JOB ITEM
Scan the entries below and report only how many lines contain "owner".

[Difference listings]
::::::::::

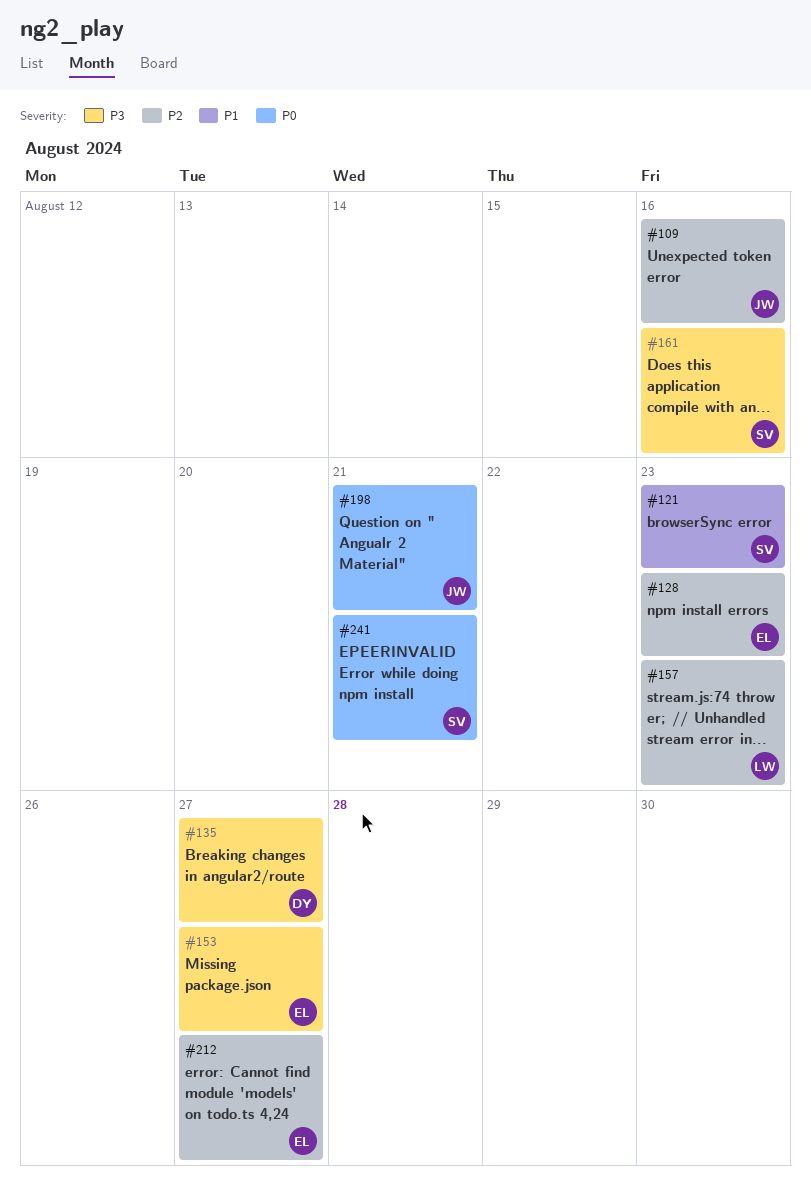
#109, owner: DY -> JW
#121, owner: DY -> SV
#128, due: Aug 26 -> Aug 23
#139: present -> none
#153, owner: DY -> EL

::::::::::

WRITTEN SOLUTION
3